Несколько лет я был вне музыки. Отвык. Что касается Бетховена, то в молодости я, как и все, пожирал его с наслаждением, но потом, что вы хотите, он уже слишком основательно поселился в моем ухе, и наступил момент, когда его «фраза» стала в моем восприятии чем-то близким фразеологии. А все эти откровения — бетховенская «мысль» и его экстазы, и демонизмы, и лиризмы, и сам рисунок темы, гармонии, модуляции, переработки — все это во мне было постоянно… а со сцены до меня долетало только эхо.

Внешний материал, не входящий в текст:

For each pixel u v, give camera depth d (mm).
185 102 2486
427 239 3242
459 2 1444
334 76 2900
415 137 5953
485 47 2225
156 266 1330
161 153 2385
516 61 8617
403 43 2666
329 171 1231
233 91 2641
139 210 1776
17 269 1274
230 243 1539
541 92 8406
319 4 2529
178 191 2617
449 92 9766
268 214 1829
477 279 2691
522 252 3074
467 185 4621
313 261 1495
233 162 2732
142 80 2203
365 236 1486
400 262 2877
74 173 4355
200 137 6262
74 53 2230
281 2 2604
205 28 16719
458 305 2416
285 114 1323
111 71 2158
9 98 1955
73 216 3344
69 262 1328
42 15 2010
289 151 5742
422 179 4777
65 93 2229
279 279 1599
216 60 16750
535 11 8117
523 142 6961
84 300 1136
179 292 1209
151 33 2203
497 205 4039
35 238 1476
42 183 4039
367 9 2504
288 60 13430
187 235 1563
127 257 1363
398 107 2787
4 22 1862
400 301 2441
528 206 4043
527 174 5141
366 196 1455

Но пару месяцев тому назад я случайно прослушал фа-минорный — одиннадцатый — квартет, и не знаю, то ли в тот день я был особо расположен к музыке, то ли просто полифоническое богатство квартета как струнного ансамбля, всегда такого неисчерпаемого… что на следующий же день я купил пластинки с этими его квартетами… и утонул. Квартеты ми-бемоль мажор, ми минор, до мажор, до-диез минор, фа мажор, до минор, ля минор, си-бемоль мажор, ля мажор, соль мажор! Шестнадцать квартетов! Это не подойти мимоходом к одному из них, а войти в здание, внутрь, переходить из зала в зал, заглянуть во все углы, охватывать взглядом своды, изучать архитектуру, открывать надписи и фрески… с пальцем на устах. Форма! Форма! Не его ищу я здесь, здание заполнено не им, а его формой, которая в своем постепенном саморазвертывании переживает события, изменяется, обогащается и начинает походить на человеческо-нечеловеческие существа из старых сказок. Как сквозь туман, все еще блуждая с пальцем на устах, я передвигаюсь от Adagio molto e messo из 7-го квартета к Molto adagio — Andante из 15-го или же в задумчивости исследую, как и почему гайдновское солнце времен молодости так удивительно возвращается на пороге смерти, в последнем Rondo и в Andante фа-мажор? Как и почему? Неясные вопросы — неопределенные ответы — растекшиеся в музыкальном шуме, как в шуме реки — это не область четких контуров, и нельзя ничего больше, кроме как спрашивать, кроме как отвечать, продолжая искать с пальцем на устах, продолжая блуждать.